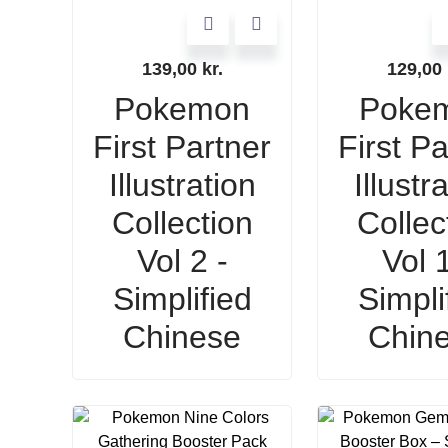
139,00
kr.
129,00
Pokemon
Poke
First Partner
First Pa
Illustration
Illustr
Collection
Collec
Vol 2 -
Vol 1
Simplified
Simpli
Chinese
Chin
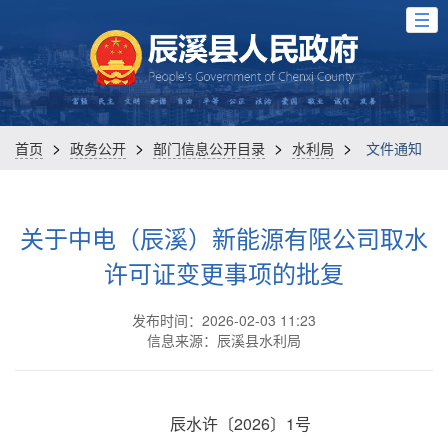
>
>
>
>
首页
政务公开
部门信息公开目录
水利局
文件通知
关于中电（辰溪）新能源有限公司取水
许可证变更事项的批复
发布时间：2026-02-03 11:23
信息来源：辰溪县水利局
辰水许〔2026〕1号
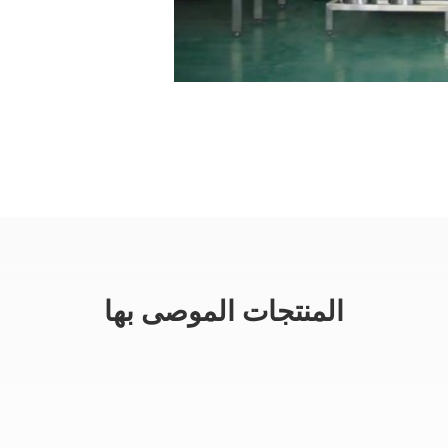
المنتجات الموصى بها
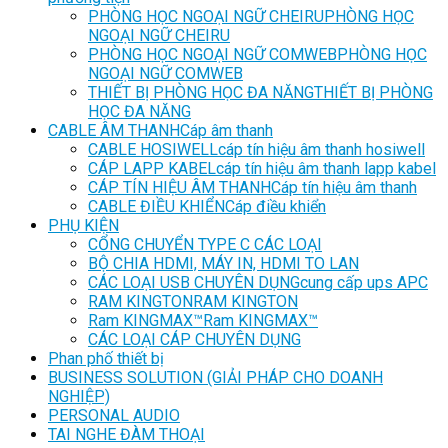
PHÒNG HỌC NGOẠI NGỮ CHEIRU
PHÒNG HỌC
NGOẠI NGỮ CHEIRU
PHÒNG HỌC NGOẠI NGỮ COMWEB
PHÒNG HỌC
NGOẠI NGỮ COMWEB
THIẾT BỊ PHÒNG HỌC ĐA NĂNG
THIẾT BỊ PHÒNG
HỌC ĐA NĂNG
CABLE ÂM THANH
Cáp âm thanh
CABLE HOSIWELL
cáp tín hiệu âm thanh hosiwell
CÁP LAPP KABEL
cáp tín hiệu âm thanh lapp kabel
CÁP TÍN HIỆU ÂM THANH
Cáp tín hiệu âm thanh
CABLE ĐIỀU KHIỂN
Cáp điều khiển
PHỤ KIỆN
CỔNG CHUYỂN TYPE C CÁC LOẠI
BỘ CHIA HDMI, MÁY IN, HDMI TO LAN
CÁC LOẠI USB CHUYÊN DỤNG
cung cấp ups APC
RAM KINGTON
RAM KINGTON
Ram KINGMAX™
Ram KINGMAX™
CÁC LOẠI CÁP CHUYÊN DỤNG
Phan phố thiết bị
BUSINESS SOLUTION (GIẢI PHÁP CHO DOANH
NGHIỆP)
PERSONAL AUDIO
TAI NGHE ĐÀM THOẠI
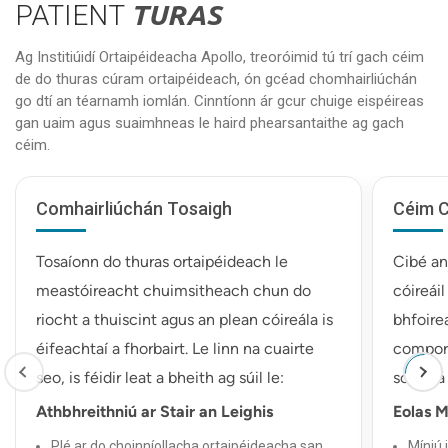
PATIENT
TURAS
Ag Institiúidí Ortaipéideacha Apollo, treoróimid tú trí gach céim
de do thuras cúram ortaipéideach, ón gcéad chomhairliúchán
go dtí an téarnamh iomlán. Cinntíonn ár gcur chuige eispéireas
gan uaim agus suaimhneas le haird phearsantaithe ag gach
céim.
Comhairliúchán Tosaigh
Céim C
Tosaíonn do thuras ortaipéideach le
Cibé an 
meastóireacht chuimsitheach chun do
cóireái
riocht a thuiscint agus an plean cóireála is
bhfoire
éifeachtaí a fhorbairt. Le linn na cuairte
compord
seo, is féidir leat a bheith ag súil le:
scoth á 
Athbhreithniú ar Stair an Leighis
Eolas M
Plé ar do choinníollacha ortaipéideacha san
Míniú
----------------
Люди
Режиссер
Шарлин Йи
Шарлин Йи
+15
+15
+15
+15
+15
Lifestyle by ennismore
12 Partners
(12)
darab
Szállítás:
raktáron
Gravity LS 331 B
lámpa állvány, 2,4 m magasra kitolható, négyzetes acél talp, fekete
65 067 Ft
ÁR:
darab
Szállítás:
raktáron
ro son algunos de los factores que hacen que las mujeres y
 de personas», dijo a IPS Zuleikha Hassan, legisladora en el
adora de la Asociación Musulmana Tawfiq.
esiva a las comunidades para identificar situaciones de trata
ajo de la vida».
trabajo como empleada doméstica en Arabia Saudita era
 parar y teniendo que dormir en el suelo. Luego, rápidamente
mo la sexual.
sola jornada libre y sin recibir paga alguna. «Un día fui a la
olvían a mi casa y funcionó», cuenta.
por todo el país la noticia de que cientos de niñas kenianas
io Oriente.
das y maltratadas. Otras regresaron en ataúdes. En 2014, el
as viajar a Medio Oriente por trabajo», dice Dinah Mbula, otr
----------------
WHAT THE EXERCISE ASKS: Reproduce exactly, and with no other material, the lines between those holding "ro son algunos" and "as viajar a", inclusive.

EXERCISE RESPONSE:
ro son algunos de los factores que hacen que las mujeres y
 de personas», dijo a IPS Zuleikha Hassan, legisladora en el
adora de la Asociación Musulmana Tawfiq.
esiva a las comunidades para identificar situaciones de trata
ajo de la vida».
trabajo como empleada doméstica en Arabia Saudita era
 parar y teniendo que dormir en el suelo. Luego, rápidamente
mo la sexual.
sola jornada libre y sin recibir paga alguna. «Un día fui a la
olvían a mi casa y funcionó», cuenta.
por todo el país la noticia de que cientos de niñas kenianas
io Oriente.
das y maltratadas. Otras regresaron en ataúdes. En 2014, el
as viajar a Medio Oriente por trabajo», dice Dinah Mbula, otr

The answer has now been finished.